Kemudian isu regional tematik akses dan transisi energi di negara-negara kepulauan. Ke depan, semua pihak perlu memikirkan peningkatan teknologi cerdas dan bersih. Pemerintah perlu memperluas teknologi untuk mengatisipasi tantangan transisi energi di masa depan termasuk transisi energi yang berpusat pada manusia.
"Meningkatnya pemerintahan untuk menyimpan energi dan juga sistem energi yang rendah emisi juga pengembangan industri bersih juga pengembangan transfer teknologi," kata dia.
Policy Advisor and Lead, Indonesia, International Institute for Sustainable Development Lourdes Sanchez mengatakan, reformasi subsidi energi harus terus dilakukan. Kata dia, subsisdi energi lebih baik diberikan untuk energi baru terbarukan daripada untuk bahan bakar fosil yang tidak ramah lingkungan.
Chief Economist Ministry of Ecological Transition of Italy, Aldo Ravazzi mengatakan, permasalahan di Indonesia dan Italia cukup serupa terkait permasalahan dalam melalukan transisi energi. Apabila ingin mencapai transisi energi, penting sekali mempertimbangkan reformasi enegi dalam kerangka berpikir yang luas.

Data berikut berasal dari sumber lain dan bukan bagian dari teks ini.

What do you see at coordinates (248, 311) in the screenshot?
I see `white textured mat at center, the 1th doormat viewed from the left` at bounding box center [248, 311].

Kata dia, kita perlu mencoba untuk melihat bagaimana mereformasi subsidi bahan bakar fosil dan secara umum juga subtitusi subsidi memengaruhi lingkungan. Ini adalah element yang sangat penting. Kita juga harus menggunakan kerangka ekologis karena kita perlu juga menghadapi dan memecahkan isu-isu yang teknis.
"Kita dapat dan perlu mendukung konsumen atau masyarakat miskin dan rentan serta sektor-sektor agrikultur dan industri rentan. Namun ini, tidak dapat dicapai dengan menurunkan harga bahan bakar fosil," kata Aldo.